Colleen..I emailed them about the light and they said it would be available in Dec. before the holidays.


----------



## vg (Oct 28, 2008)

Angela, thanks for posting the link - it had some great pictures!  Now that I see how it goes together,  I really want a new cover!


----------



## chynared21 (Oct 28, 2008)

*That's a neat idea, especially since it's so slim. I wonder if it'll have a glare *


----------



## Angela (Nov 2, 2008)

chynared21 said:


> *That's a neat idea, especially since it's so slim. I wonder if it'll have a glare *


As long as it is not bulky... my small hands can't handle the bulk! I still haven't actually tried any of my previously owned book lights... haven't had the need yet.


----------



## Shizu (Oct 27, 2008)

I'm waiting for this light too. I have Mighty Bright and I like it but it is kind of heavy...


----------



## drenee (Nov 11, 2008)

If you go to the M-edge website they are demonstrated and available there.


----------



## colleen (Oct 29, 2008)

Thanks all.  I just checked the M-edge website (www.buymedge.com) and it looks like the eLuminator light is still not available.  Bummer!


----------



## Dori (Oct 28, 2008)

Thanks for this post,  I was trying to find that light too.


----------



## Shizu (Oct 27, 2008)

It seems you can pre-order the light now.


----------



## drenee (Nov 11, 2008)

M-edge e-luminator light is finally available for pre-order. price is 9.99 and expected to ship 12/15. Previously I had not been able to click on the item and add it to my cart. I'm spending as much time shopping for accessories as I am working to pay for these accessories.


----------



## colleen (Oct 29, 2008)

Thanks for the heads up everyone!
Now I wonder if this little light will work in my Oberon cover...


----------



## Gables Girl (Oct 28, 2008)

I ordered it today, I figure it will be here by Christmas.  Looks very interesting the way it slips in the pocket in the cover, no more clip marks on leather on my m-edge.


----------



## Teach142 (Oct 28, 2008)

I pre-ordered 2 M Edge covers last weekend.  Then, saw the light available for pre-order today.  So, I cancelled my original order and reordered adding the lights.  It saved about $4 in shipping costs.  That's almost a book!  You can refer to the thread about money for books.


----------



## chynared21 (Oct 28, 2008)

colleen said:


> Thanks for the heads up everyone!
> Now I wonder if this little light will work in my Oberon cover...

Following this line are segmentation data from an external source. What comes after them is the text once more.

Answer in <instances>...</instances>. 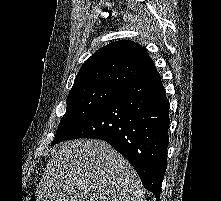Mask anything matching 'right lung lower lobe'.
I'll return each mask as SVG.
<instances>
[{
	"instance_id": "obj_1",
	"label": "right lung lower lobe",
	"mask_w": 221,
	"mask_h": 201,
	"mask_svg": "<svg viewBox=\"0 0 221 201\" xmlns=\"http://www.w3.org/2000/svg\"><path fill=\"white\" fill-rule=\"evenodd\" d=\"M169 101L156 69L121 88L66 140L108 142L135 168L159 201L167 167Z\"/></svg>"
}]
</instances>
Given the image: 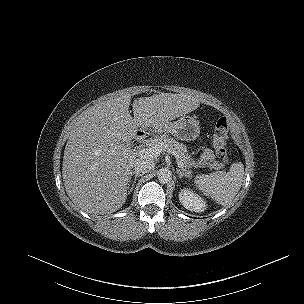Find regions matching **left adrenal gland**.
I'll return each instance as SVG.
<instances>
[{"instance_id": "left-adrenal-gland-1", "label": "left adrenal gland", "mask_w": 304, "mask_h": 304, "mask_svg": "<svg viewBox=\"0 0 304 304\" xmlns=\"http://www.w3.org/2000/svg\"><path fill=\"white\" fill-rule=\"evenodd\" d=\"M176 173L178 174L179 178H182L184 176L189 178L190 176V171L186 169L183 170L176 169Z\"/></svg>"}]
</instances>
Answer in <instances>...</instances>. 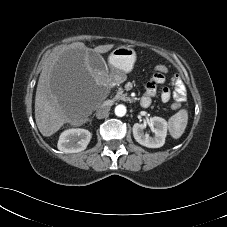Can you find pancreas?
Returning a JSON list of instances; mask_svg holds the SVG:
<instances>
[{
	"label": "pancreas",
	"instance_id": "1",
	"mask_svg": "<svg viewBox=\"0 0 227 227\" xmlns=\"http://www.w3.org/2000/svg\"><path fill=\"white\" fill-rule=\"evenodd\" d=\"M113 100H123V101H128L129 97L127 96L126 93H124L122 88H119L115 97L113 98Z\"/></svg>",
	"mask_w": 227,
	"mask_h": 227
}]
</instances>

*I've been wondering the same thing myself...I'd suppose that it would work since we have the back pocket but I don't know if it would move around since the pocket isn't made specifically for the light *


----------



## beanie22 (Oct 30, 2008)

Does anyone know if the eLuminator light will work with the Oberon Covers?


----------



## Betsy the Quilter (Oct 27, 2008)

There apparently needs to be a special pocket for the eLuminator?  There is no pocket in the Oberon.  The Mighty Brite works fine though.

And the Lightwedge, which is what I use.

Betsy


----------



## beanie22 (Oct 30, 2008)

Betsy:

Thanks for your response.  I see the little pocket you referred to on the M-Edge Cover.


----------



## Guest (Nov 28, 2008)

I saw that M-Edge has finally gotten itself actual inventory again so I ordered a cover in Royal Blue and pre-ordered the light. The cover has already shipped, but the light has an estimated delivery date of January 20th! Ridiculous, but what can you do.


----------



## Betsy the Quilter (Oct 27, 2008)

chynared21 said:


> *I've been wondering the same thing myself...I'd suppose that it would work since we have the back pocket but I don't know if it would move around since the pocket isn't made specifically for the light *


From the pictures I've seen I'm not sure the back pocket would work very well. The pocket on the M-edge is narrow and custom fitted. Those with both the light and an Oberon, let us know!

Betsy


----------